4. Will the persons using the system be refused access because they are/have:

• Elderly, wrinkles in the fingers may affect the print
• Petite, small print reduces the matrix
• Subjected to chemicals
• Have unusual wear and tear on the fingers, like construction workers
• Grease or oil
• Dirt and grime

5. Do you expect to interface with other databases or a single master database?

• Key size is important
• The potential of duplicate keys is critical

6. Will you need intervention to resolve denial of access?

Another whole area of study to consider when looking at biometrics is the ease in which someone with intent to cause harm can defeat the system. One example of ingenuity can be found on the Internet, I’ve extracted a small bit of the article, but you’ll get the picture, the whole article can be found on the Web.

Tsutomu Matsumoto, a Japanese cryptographer, recently decided to look at biometric fingerprint devices. Matsumoto, along with his students at the Yokohama National University, showed that they could be reliably fooled with a little ingenuity and $10 worth of household supplies.
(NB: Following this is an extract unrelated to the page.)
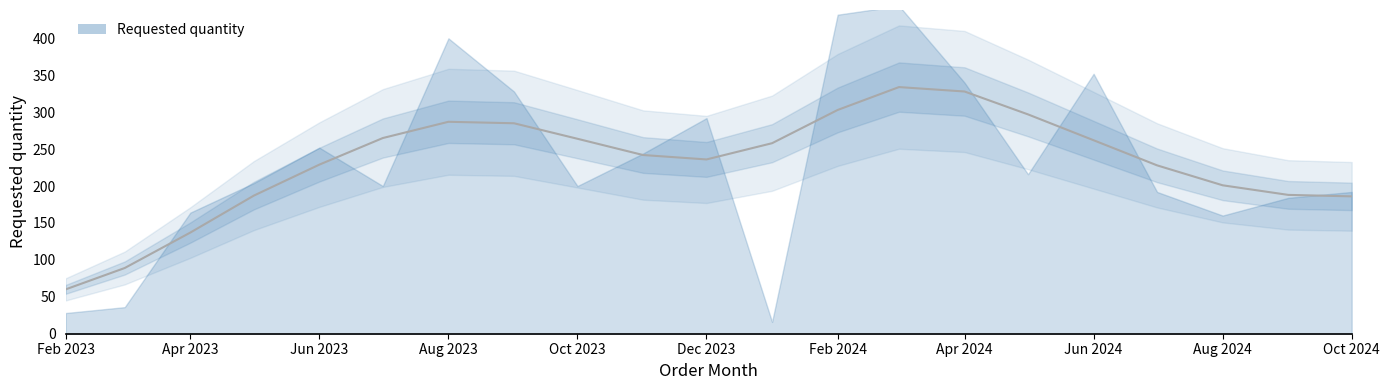

Count the number of categories in the chart.

21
He took a fingerprint left on a piece of glass, enhanced it with a cyanoacrylate adhesive, and then photographed it with a digital camera. Using Photoshop, he improved the contrast and printed the fingerprint onto a transparency sheet. Then, he took a photo-sensitive printed-circuit board (PCB) and used the fingerprint transparency to etch the fingerprint into the copper, making it three-dimensional. (You can find photo-sensitive PCBs, along with instructions for use, in most electronics hobby shops.) Finally, he made a gelatin finger using the print on the PCB. This also fools fingerprint detectors about 80 percent of the time.

Gummy fingers can even fool sensors being watched by guards. Simply form the clear gelatin finger over your own. This lets you hide it as you press your own finger onto the sensor. After it lets you in, eat the evidence.